Now I ask you? Do they think they are dealing with a bunch of first graders? One of these days I am going to either do or exclude every one of these rules and see what happens. I picked up one solution to unsolicited junk mail, those that come with postage paid envelopes. I gather up a bunch of other junk including their own and return it. I would love to see the look on the person's face who opens it expecting a check or credit card information. I am not going to touch on Internet servers in this letter. That would take a week just for the highlights.

My next peeve deals with waiters/waitresses. My mother owned a cafe when I was younger and having spent some time in the business, I feel qualified to write. This incident really shocked me. Nonie, my long suffering wife, and I decided to dine at Steak and Ale, a very nice upscale restaurant here in Fort Worth. Our decision was based on a "twofer coupon." Purchase one entree, get one free. There is a one hour window. You have to use the coupon between five and six PM. We were seated after being asked if we had reservations. I really didn't think they were necessary since we were the only customers in the place. We must have looked like the coupon type because we were seated at the worst table in the dining room. Too small. Barely large enough for coffee let alone the full course meal we anticipated. The waiter arrived, introduced himself and then stood tapping his pencil on his tray while we scanned the menu. We had dined there many times, knew the menu by heart and knew what we wanted. Nonie placed her order and then he turned to me and asked, "And how about you, Bub." Nonie knew what was about to happen and kicked me under the table which meant, "don't create a scene." I didn't. I waited for the manager to come by and called him over by saying, "Excuse me BUB?" He came right over, pointed to his name tag and informed his name was not BUB. I told him I thought that was a common name since that was what the waiter had called me. Our waiter was replaced by a bubbly young lady who knew Sir and Ma'am. I didn't set out to cost the waiter his job. I don't think he was cut out to work in public anyway. Besides, he is young enough to train for another profession.
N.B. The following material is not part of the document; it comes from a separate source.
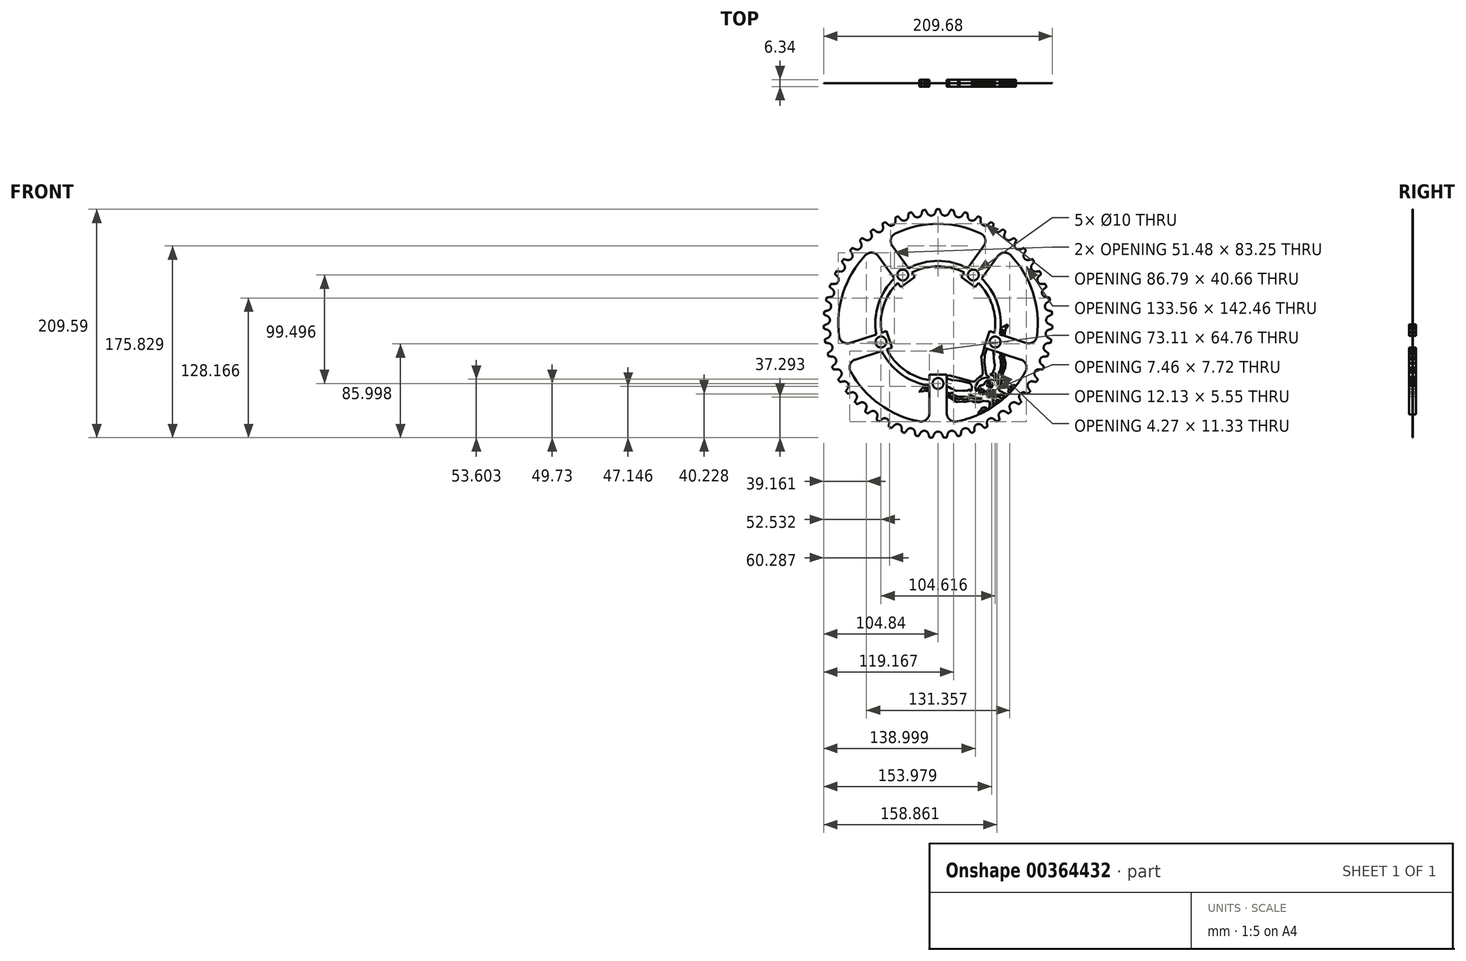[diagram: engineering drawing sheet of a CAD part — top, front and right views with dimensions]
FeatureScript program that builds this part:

Fast food restaurants as in McDonalds. They hate to see me coming. When I order a hamburger and the cashier reaches for one that has been sitting under a heat lamp for who knows how long, I tell them I want a fresh one. That starts an argument usually settled by a manager. The hamburgers have their "special sauce" which is not to my liking. One manager told me the reason they made the sandwiches ahead was to save time. I told him I had plenty of time to wait for a fresh one prepared the way I wanted it. This really upsets their routine. Let me get this in while I am at it. A gum chewing cashier who rings up the sale and then gives you your change without counting it out. If you have bills and coins, they put the bills, the receipt and then the coins on top which usually slide off on the floor or the counter. That is why you see me standing there with both hands outstretched, palms up and saying "coins here, bills here." Depending on the expression on their face, I sometimes make a show of counting my change a couple of times while comparing it to the receipt and then asking if they are sure the amount is correct. If you say it real nice, count it a couple of times, smile, and then ask, "Are you sure?" they start to doubt it thinking they have given you too much.

I won't dwell on telemarketers. One called me one afternoon and I said, "I am really glad you called." He perked up right away thinking he was about to make the sale of a lifetime. I asked if he had my name on his screen along with other potential customers. When he told me he did, I told him I had been working on a computer program to erase a telemarketers data base and since his was the first call would he mind helping me test it. I told him all he had to do was stay on the line for about thirty seconds and when I pushed ENTER on my keyboard, it would erase every number on his screen. The phone went dead.

Any other pet peeves out there? I would be glad to hear about them.